Meeting of the Parliament
Meeting date: 15 May 2024
Sue Webber
Will the member take an intervention?
Meeting of the Parliament
Meeting date: 15 May 2024
Sue Webber
Nicola Sturgeon said:
“If you are not, as First Minister, prepared to put your neck on the line on the education of our young people then what are you prepared to. It really matters.”
It mattered so much that the SNP Government has presided over 17 years of failure in Scottish education.
Despite the efforts of our dedicated teachers, Scotland has fallen down the international rankings in maths, science and reading. The SNP continues to starve local authorities, schools and staff of resources. The number of secondary school pupils with additional support needs has increased significantly. I am sure that we will hear from the SNP that the budget has grown, but it has not grown to the extent that is needed to reflect the rising numbers.
In 2007, primary school pupils with additional support needs accounted for 4.3 per cent of the school roll. In 2023, the figure was 42.9 per cent. Furthermore, almost 93 per cent of pupils with additional support needs spent all their time in mainstream classes.
Here, in Edinburgh, the City of Edinburgh Council recorded that 46 per cent of pupils in its schools had an additional support need, which is significantly higher than the national average of 34 per cent, yet the total number of pupils in Edinburgh who are educated in special schools has remained at around 1.25 per cent for the past five years. That is despite the city’s population growth and the exponential increase in pupils with additional support needs. As a result, a more complex range of needs are having to be met in the mainstream school sector.
I thank those members who have made reference to the highly critical report by the Education, Children and Young People Committee that was published today, which describes the situation for families and young people with additional support needs as “intolerable”.
I want to reinforce the point that there has been a rise in the wellbeing and nurture element of additional support needs in our schools. Issues such as mild anxiety or other factors do not necessarily have an impact on a young person’s ability to learn, but they have an impact on their capacity to engage constructively in education. Such issues are now more often at the core of the additional need.
The Scottish Conservatives believe that pupils with additional support needs should receive more support but are being let down.
On GIRFEC—getting it right for every child—despite all the rhetoric, we are failing to get it right for so many children. Many need more support and additional learning using innovative approaches. We want to ensure that initial teacher training fully prepares all our teachers to identify and support children with conditions such as dyslexia and autism.
We would like to pay teachers and school assistants to hold extracurricular activities and extra lunch-time classes, which would top up their salaries. We want to see a thriving extracurricular culture in our schools, as that will provide immeasurable benefits to pupils in so many ways, including in attainment, health and wellbeing, and school culture.

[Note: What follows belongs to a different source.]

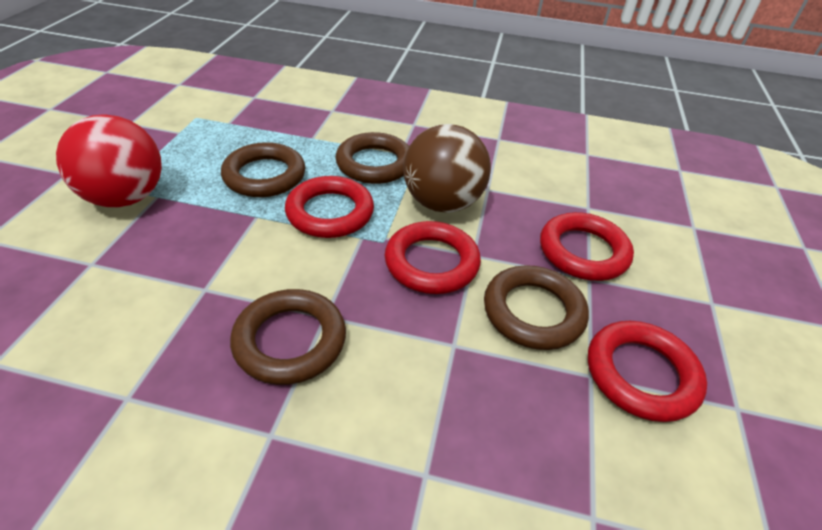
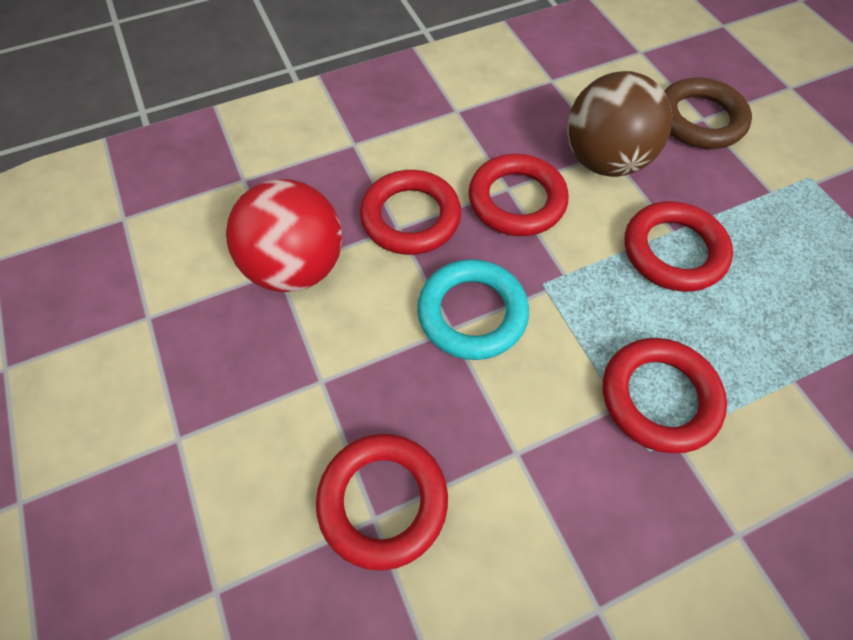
brown ring: [221,142,305,197] [230,289,346,385] [335,132,409,184] [484,265,589,350] = 4 -> [664,78,752,149] = 1
red ring: [285,176,374,238] [385,221,481,294] [540,212,634,281] [588,321,707,422] = 4 -> [316,434,448,571] [360,170,461,255] [468,154,569,236] [603,338,727,453] [624,201,733,292] = 5
turquoise ring: none = 0 -> [417,259,529,360] = 1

However, it is not just the SNP that is letting down our children and the education system in Scotland. Labour’s plans to introduce VAT on fees for independent schools would place a significant burden on the state sector and would disrupt the education of thousands of children. The report by BiGGAR Economics for the Scottish Council of Independent Schools found that 6,000 pupils would have their learning disrupted by being forced out of the sector and that the cost of children joining the state system in Scotland would be more than £50 million. The report highlights that pupils with additional support needs who had to move from the private sector into the state school sector would be most affected by that disruption.
It is time that we prioritised education, it is time that we prioritised our teachers, and it is time that we prioritised all our children and young people.